*** Opening SUPPLIED MATERIAL ***
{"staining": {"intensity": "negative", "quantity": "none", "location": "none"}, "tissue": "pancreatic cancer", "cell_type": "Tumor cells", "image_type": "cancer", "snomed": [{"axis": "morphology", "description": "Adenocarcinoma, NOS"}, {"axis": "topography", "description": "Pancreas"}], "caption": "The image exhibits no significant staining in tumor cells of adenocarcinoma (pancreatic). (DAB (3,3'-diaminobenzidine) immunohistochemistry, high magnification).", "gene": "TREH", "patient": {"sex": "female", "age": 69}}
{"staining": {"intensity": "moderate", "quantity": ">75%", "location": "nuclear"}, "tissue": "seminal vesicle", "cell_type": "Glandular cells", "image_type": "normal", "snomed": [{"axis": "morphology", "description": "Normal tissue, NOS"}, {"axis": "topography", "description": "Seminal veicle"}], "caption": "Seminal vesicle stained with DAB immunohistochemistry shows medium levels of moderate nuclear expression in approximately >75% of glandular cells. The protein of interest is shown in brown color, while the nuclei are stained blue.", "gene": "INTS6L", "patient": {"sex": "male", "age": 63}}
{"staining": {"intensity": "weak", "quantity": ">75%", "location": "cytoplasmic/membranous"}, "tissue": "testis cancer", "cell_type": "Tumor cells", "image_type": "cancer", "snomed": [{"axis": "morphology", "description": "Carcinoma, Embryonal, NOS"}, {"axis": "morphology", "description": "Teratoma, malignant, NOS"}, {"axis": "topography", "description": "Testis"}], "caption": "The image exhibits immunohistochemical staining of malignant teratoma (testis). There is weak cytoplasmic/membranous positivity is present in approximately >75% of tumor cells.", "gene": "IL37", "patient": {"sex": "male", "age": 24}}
*** Closing SUPPLIED MATERIAL ***
__WHAT THIS TASK INVOLVES__.
Copy all of the data. Keep every word exactly as it is.

__RESULT OF THIS EXERCISE__.
{"staining": {"intensity": "negative", "quantity": "none", "location": "none"}, "tissue": "pancreatic cancer", "cell_type": "Tumor cells", "image_type": "cancer", "snomed": [{"axis": "morphology", "description": "Adenocarcinoma, NOS"}, {"axis": "topography", "description": "Pancreas"}], "caption": "The image exhibits no significant staining in tumor cells of adenocarcinoma (pancreatic). (DAB (3,3'-diaminobenzidine) immunohistochemistry, high magnification).", "gene": "TREH", "patient": {"sex": "female", "age": 69}}
{"staining": {"intensity": "moderate", "quantity": ">75%", "location": "nuclear"}, "tissue": "seminal vesicle", "cell_type": "Glandular cells", "image_type": "normal", "snomed": [{"axis": "morphology", "description": "Normal tissue, NOS"}, {"axis": "topography", "description": "Seminal veicle"}], "caption": "Seminal vesicle stained with DAB immunohistochemistry shows medium levels of moderate nuclear expression in approximately >75% of glandular cells. The protein of interest is shown in brown color, while the nuclei are stained blue.", "gene": "INTS6L", "patient": {"sex": "male", "age": 63}}
{"staining": {"intensity": "weak", "quantity": ">75%", "location": "cytoplasmic/membranous"}, "tissue": "testis cancer", "cell_type": "Tumor cells", "image_type": "cancer", "snomed": [{"axis": "morphology", "description": "Carcinoma, Embryonal, NOS"}, {"axis": "morphology", "description": "Teratoma, malignant, NOS"}, {"axis": "topography", "description": "Testis"}], "caption": "The image exhibits immunohistochemical staining of malignant teratoma (testis). There is weak cytoplasmic/membranous positivity is present in approximately >75% of tumor cells.", "gene": "IL37", "patient": {"sex": "male", "age": 24}}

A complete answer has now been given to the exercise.